Core skills: process-meeting, file, note, start-day, end-day, week-review

Where Things Are Stored

A complete map of where everything lives:

WhatWherePurpose
ConfigCLAUDE.mdIdentity, rules, path registry
Skills.claude/skills/Reusable instruction sets
Memory.claude/memory/Auto-learned corrections and preferences
KB filesMy_KB/People, meetings, decisions, projects
TemplatesMy_KB/Templates/Blank templates for new files
Settings.claude/settings.jsonClaude Code harness configuration

What You Can Customize

Different parts of the system have different levels of customizability:

Safe to Change (Go Ahead)

These are meant to be customized. Change them freely.

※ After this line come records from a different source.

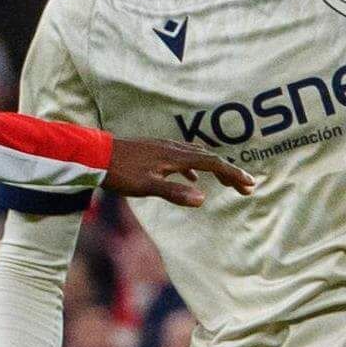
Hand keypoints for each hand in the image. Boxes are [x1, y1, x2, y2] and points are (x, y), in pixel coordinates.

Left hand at [103, 137, 254, 206]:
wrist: (96, 156)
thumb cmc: (120, 173)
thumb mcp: (147, 186)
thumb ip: (174, 193)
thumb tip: (203, 198)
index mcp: (176, 156)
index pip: (212, 164)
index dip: (232, 174)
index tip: (249, 185)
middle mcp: (174, 148)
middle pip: (210, 159)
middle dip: (230, 173)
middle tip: (246, 188)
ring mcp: (165, 148)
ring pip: (197, 157)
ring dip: (214, 169)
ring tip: (226, 183)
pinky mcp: (155, 151)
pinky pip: (183, 158)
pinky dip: (194, 167)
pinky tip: (192, 178)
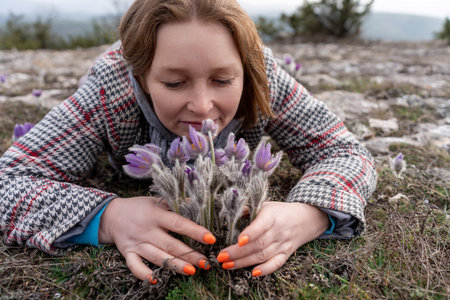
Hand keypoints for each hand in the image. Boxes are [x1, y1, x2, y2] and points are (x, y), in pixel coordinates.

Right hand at [98, 196, 215, 281]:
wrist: (111, 214)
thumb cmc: (139, 207)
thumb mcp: (156, 200)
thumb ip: (175, 202)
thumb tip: (196, 202)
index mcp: (156, 215)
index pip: (178, 223)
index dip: (195, 231)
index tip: (210, 239)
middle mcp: (147, 230)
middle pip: (171, 244)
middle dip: (189, 255)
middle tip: (206, 263)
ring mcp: (137, 243)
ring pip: (158, 257)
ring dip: (175, 265)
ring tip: (192, 271)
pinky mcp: (128, 253)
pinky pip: (135, 266)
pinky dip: (144, 274)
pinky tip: (156, 280)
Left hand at [216, 202, 328, 275]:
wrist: (306, 219)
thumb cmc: (280, 211)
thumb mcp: (265, 205)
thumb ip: (248, 209)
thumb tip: (230, 212)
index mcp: (272, 216)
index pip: (262, 225)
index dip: (251, 233)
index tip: (239, 240)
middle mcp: (278, 231)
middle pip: (258, 244)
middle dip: (238, 252)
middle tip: (222, 257)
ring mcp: (282, 244)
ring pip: (263, 255)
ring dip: (244, 262)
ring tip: (228, 265)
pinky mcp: (285, 254)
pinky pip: (276, 263)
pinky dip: (266, 270)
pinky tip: (253, 273)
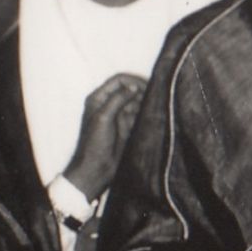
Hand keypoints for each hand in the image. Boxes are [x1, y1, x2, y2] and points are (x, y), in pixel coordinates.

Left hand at [63, 73, 147, 200]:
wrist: (96, 169)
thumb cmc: (94, 143)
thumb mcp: (103, 117)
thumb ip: (118, 99)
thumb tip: (134, 86)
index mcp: (98, 98)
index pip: (118, 81)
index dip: (132, 81)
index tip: (147, 86)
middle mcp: (109, 104)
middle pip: (129, 90)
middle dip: (142, 91)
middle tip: (156, 96)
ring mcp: (119, 116)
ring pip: (135, 103)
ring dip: (145, 103)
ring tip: (156, 105)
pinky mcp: (127, 127)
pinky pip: (138, 116)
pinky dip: (146, 114)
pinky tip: (154, 115)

  • CLAUDE.md content — your identity, rules, extraction preferences
  • Skill files — modify existing skills or create new ones
  • Templates — change the format of meeting notes, People profiles, etc.
  • Folder structure — reorganize My_KB/ however you like (update path registry)
  • Frontmatter schemas — add custom fields to any file type
  • Work Board format — change the Kanban columns, add sections
  • Extraction rules — control what gets extracted and what does not

Change Carefully (Test First)

These work but need some care.

  • Path registry — if you change paths, make sure skills still reference the right locations
  • Skill triggers — changing trigger words can affect when skills fire
  • Memory entries — editing auto-memory can change Claude's learned behaviors
  • Settings.json — harness-level config affects tool behavior

Managed by the System

These are maintained automatically. Edit only if you know what you are doing.

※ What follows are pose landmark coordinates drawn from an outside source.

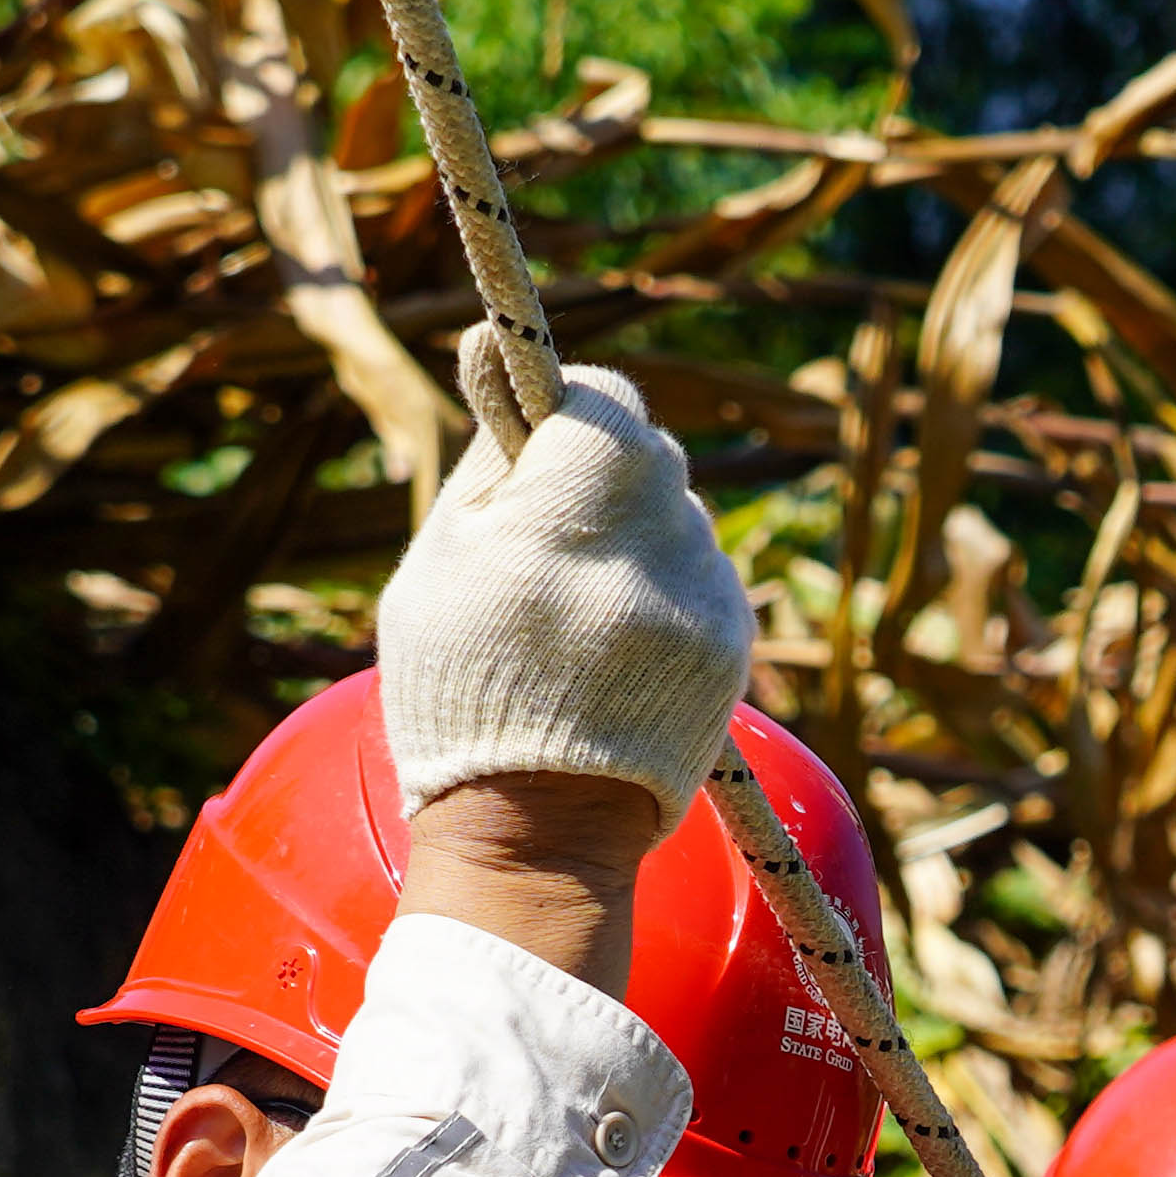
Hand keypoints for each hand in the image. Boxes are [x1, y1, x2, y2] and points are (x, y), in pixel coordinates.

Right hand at [373, 344, 755, 814]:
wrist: (537, 831)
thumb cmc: (462, 687)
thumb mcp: (440, 561)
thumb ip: (487, 452)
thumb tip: (490, 345)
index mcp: (569, 518)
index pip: (608, 399)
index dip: (572, 412)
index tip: (540, 448)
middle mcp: (654, 548)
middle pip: (651, 453)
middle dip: (605, 475)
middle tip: (550, 539)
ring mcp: (705, 597)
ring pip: (681, 513)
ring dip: (638, 533)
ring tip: (580, 610)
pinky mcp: (735, 640)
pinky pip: (703, 571)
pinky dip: (665, 586)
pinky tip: (618, 641)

  • Auto-memory index — managed by Claude's learning system
  • Skill header caching — managed by the harness
  • Tool permissions — managed by MCP configuration

What Is Portable (Open Standards)

One of the most important questions: what happens if you want to switch tools?

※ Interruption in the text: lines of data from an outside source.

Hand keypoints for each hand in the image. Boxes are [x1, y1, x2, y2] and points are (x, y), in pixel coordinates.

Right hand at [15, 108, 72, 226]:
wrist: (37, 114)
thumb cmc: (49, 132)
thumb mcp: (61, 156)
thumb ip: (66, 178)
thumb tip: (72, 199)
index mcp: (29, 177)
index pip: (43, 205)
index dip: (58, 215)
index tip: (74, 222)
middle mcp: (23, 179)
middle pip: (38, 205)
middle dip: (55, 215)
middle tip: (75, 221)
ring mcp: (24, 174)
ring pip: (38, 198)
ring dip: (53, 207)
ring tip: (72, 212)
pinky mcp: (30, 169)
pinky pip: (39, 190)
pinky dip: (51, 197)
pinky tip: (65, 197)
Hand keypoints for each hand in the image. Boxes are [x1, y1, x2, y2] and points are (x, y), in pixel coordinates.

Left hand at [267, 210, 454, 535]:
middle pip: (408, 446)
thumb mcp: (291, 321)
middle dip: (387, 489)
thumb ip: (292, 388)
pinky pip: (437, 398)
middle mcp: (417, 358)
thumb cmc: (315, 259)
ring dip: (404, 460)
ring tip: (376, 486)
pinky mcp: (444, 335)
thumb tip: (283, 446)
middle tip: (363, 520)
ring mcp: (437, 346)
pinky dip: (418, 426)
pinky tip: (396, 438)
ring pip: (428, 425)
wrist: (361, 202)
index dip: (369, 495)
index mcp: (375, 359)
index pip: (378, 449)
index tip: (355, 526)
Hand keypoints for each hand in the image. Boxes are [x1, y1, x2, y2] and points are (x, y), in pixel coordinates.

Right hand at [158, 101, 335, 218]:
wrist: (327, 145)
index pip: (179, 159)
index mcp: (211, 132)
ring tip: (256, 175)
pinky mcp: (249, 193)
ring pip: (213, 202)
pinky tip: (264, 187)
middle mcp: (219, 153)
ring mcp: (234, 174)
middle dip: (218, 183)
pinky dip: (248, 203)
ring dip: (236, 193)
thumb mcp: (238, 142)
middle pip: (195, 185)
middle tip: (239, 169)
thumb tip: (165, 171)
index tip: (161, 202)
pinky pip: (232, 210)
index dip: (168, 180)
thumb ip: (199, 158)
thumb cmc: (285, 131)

Fully Portable (Open Standards)

These use open formats and work anywhere:

  • KB files — Plain Markdown with YAML frontmatter. Readable by any text editor, Obsidian, Notion (via import), and any future AI system.
  • Skills — Plain Markdown files. The instruction format is generic enough to adapt to any LLM.
  • MCPs — Model Context Protocol is an open standard. MCP servers work with any compatible client.
  • Frontmatter — Standard YAML. Parseable by any programming language.
  • Wiki-links — Supported by Obsidian, many Markdown editors, and easily parseable.
  • Folder structure — Just folders and files. No database, no proprietary format.

Partially Portable

These work with the current system but would need adaptation:

  • CLAUDE.md — The file is plain Markdown, but its specific format (path registry, extraction rules) is designed for Claude Code. Another AI system would need similar configuration in its own format.
  • Auto-memory — The memory system is specific to Claude Code. The contents are readable (plain text), but the automatic loading mechanism is tied to the harness.
  • Skill triggers — The slash-command and natural-language matching is specific to Claude Code. The skill instructions themselves are portable; the trigger mechanism is not.

The Bottom Line

Your data is yours. Everything important lives in plain text files on your computer. If you want to switch from Claude to another LLM, you bring your KB files, rewrite your config for the new system, and adapt your skills. The knowledge — the actual content — transfers with zero friction.

This is by design. A personal knowledge base should outlast any single tool.